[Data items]
====
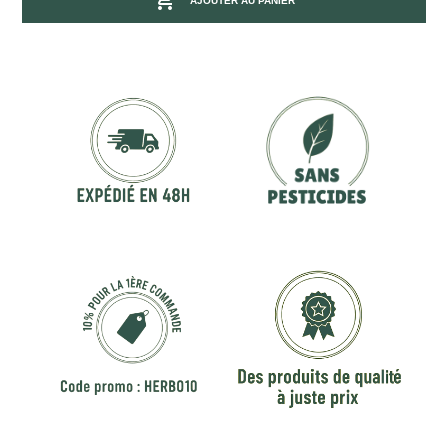
AJOUTER AU PANIER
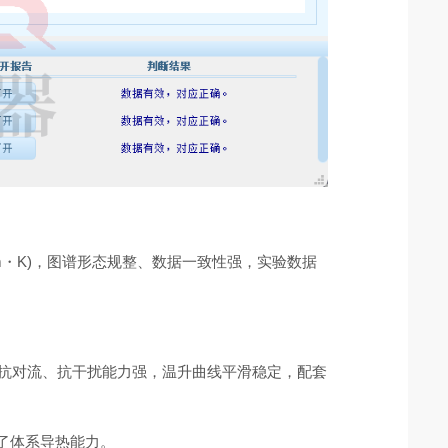
W/(m・K)，图谱形态规整、数据一致性强，实验数据
仪抗对流、抗干扰能力强，温升曲线平滑稳定，配套
化了体系导热能力。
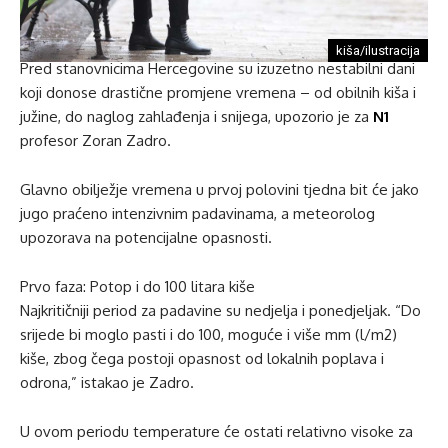
kiša/ilustracija
Pred stanovnicima Hercegovine su izuzetno nestabilni dani
koji donose drastične promjene vremena – od obilnih kiša i
južine, do naglog zahlađenja i snijega, upozorio je za
N1
profesor Zoran Zadro.
Glavno obilježje vremena u prvoj polovini tjedna bit će jako
jugo praćeno intenzivnim padavinama, a meteorolog
upozorava na potencijalne opasnosti.
Prvo faza: Potop i do 100 litara kiše
Najkritičniji period za padavine su nedjelja i ponedjeljak. “Do
srijede bi moglo pasti i do 100, moguće i više mm (l/m2)
kiše, zbog čega postoji opasnost od lokalnih poplava i
odrona,” istakao je Zadro.
U ovom periodu temperature će ostati relativno visoke za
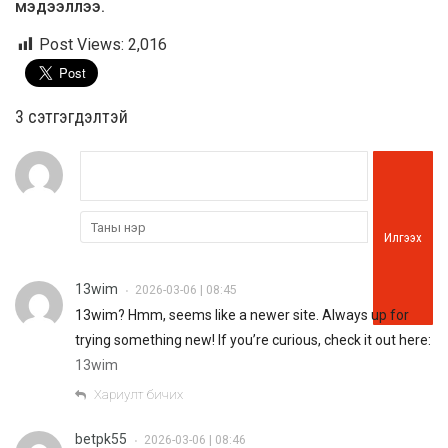
мэдээллээ.
Post Views:
2,016
3 cэтгэгдэлтэй
Илгээх
13wim
2026-03-06 | 08:45
•
13wim? Hmm, seems like a newer site. Always up for
trying something new! If you’re curious, check it out here:
13wim
Хариулт бичих
betpk55
2026-03-06 | 08:46
•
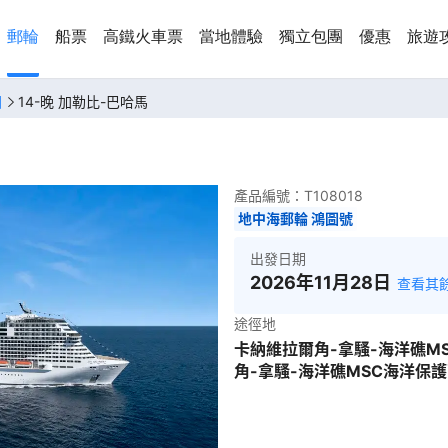
郵輪
船票
高鐵火車票
當地體驗
獨立包團
優惠
旅遊
國
14-晚 加勒比-巴哈馬
產品編號：
T108018
地中海郵輪 鴻圖號
出發日期
2026年11月28日
查看其
途徑地
卡納維拉爾角-拿騷-海洋礁M
角-拿騷-海洋礁MSC海洋保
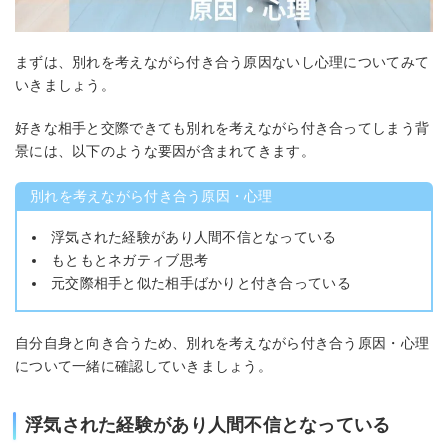
まずは、別れを考えながら付き合う原因ないし心理についてみて
いきましょう。
好きな相手と交際できても別れを考えながら付き合ってしまう背
景には、以下のような要因が含まれてきます。
別れを考えながら付き合う原因・心理
浮気された経験があり人間不信となっている
もともとネガティブ思考
元交際相手と似た相手ばかりと付き合っている
自分自身と向き合うため、別れを考えながら付き合う原因・心理
について一緒に確認していきましょう。
浮気された経験があり人間不信となっている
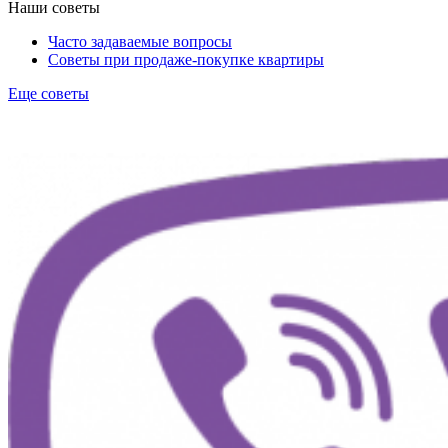
Наши советы
Часто задаваемые вопросы
Советы при продаже-покупке квартиры
Еще советы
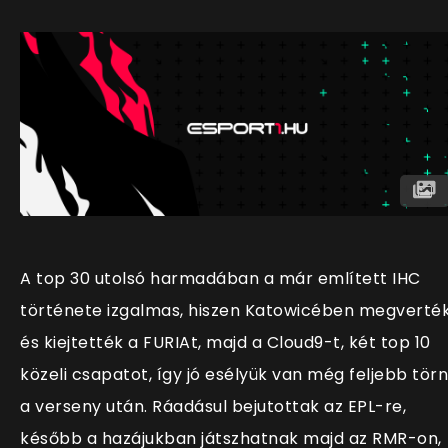
A top 30 utolsó harmadában a már említett IHC
története izgalmas, hiszen Katowicében megverté
és kiejtették a FURIAt, majd a Cloud9-t, két top 10
közeli csapatot, így jó esélyük van még feljebb törn
a verseny után. Ráadásul bejutottak az EPL-re,
később a hazájukban játszhatnak majd az RMR-on,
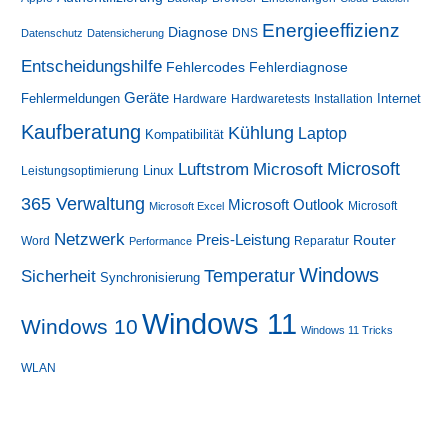
Energieeffizienz
Diagnose
DNS
Datenschutz
Datensicherung
Entscheidungshilfe
Fehlerdiagnose
Fehlercodes
Geräte
Fehlermeldungen
Internet
Hardware
Hardwaretests
Installation
Kaufberatung
Kühlung
Laptop
Kompatibilität
Luftstrom
Microsoft
Microsoft
Linux
Leistungsoptimierung
365 Verwaltung
Microsoft Outlook
Microsoft
Microsoft Excel
Netzwerk
Preis-Leistung
Router
Word
Reparatur
Performance
Windows
Sicherheit
Temperatur
Synchronisierung
Windows 11
Windows 10
Windows 11 Tricks
WLAN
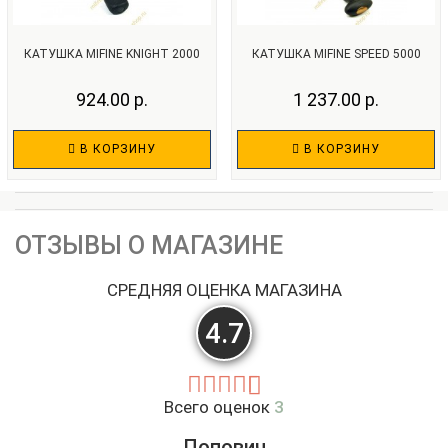
КАТУШКА MIFINE KNIGHT 2000
КАТУШКА MIFINE SPEED 5000
924.00 р.
1 237.00 р.
В КОРЗИНУ
В КОРЗИНУ
ОТЗЫВЫ О МАГАЗИНЕ
СРЕДНЯЯ ОЦЕНКА МАГАЗИНА
4.7
Всего оценок
3
Попович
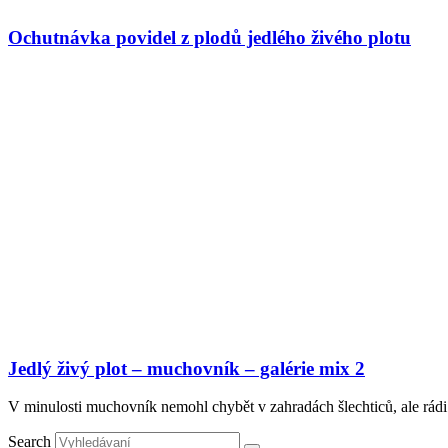
Ochutnávka povidel z plodů jedlého živého plotu
Jedlý živý plot – muchovník – galérie mix 2
V minulosti muchovník nemohl chybět v zahradách šlechticů, ale rádi je
Search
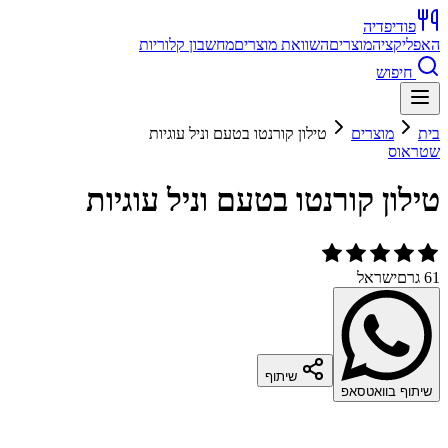
פודיפדיה
האפליקציה
מוצרים
השוואת מוצרים
מחשבון קלוריות
חיפוש
בית
מוצרים
טילון קורנטו בטעם וניל עוגיות
שטראוס
טילון קורנטו בטעם וניל עוגיות
61 גרם
ישראל
שיתוף
שיתוף בוואטסאפ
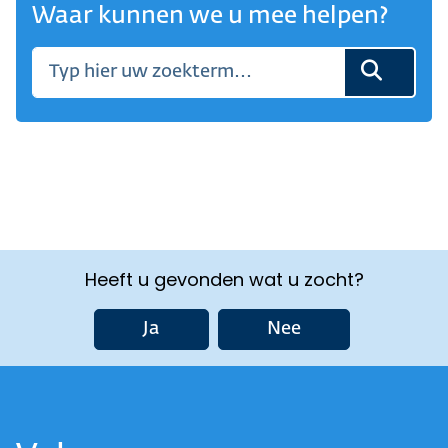
Waar kunnen we u mee helpen?
Heeft u gevonden wat u zocht?
Ja
Nee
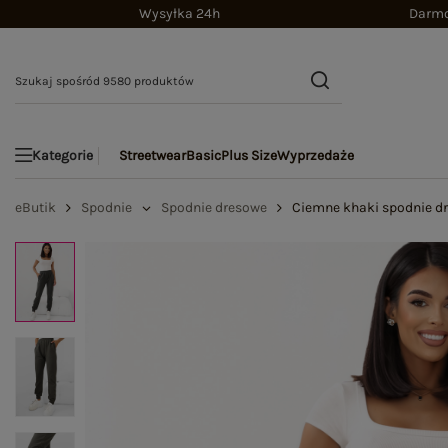
Wysyłka 24h
Darmo
Streetwear
Basic
Plus Size
Wyprzedaże
Kategorie
eButik
Spodnie
Spodnie dresowe
Ciemne khaki spodnie d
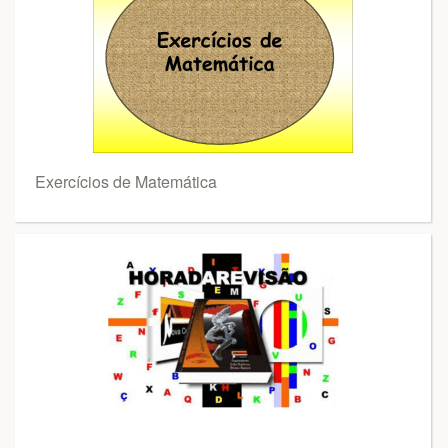
Exercícios de Matemática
====
Pick out every line above that contains the string "КАТУШКА", matching case exactly, and copy each one.

REPLY:
КАТУШКА MIFINE KNIGHT 2000
КАТУШКА MIFINE SPEED 5000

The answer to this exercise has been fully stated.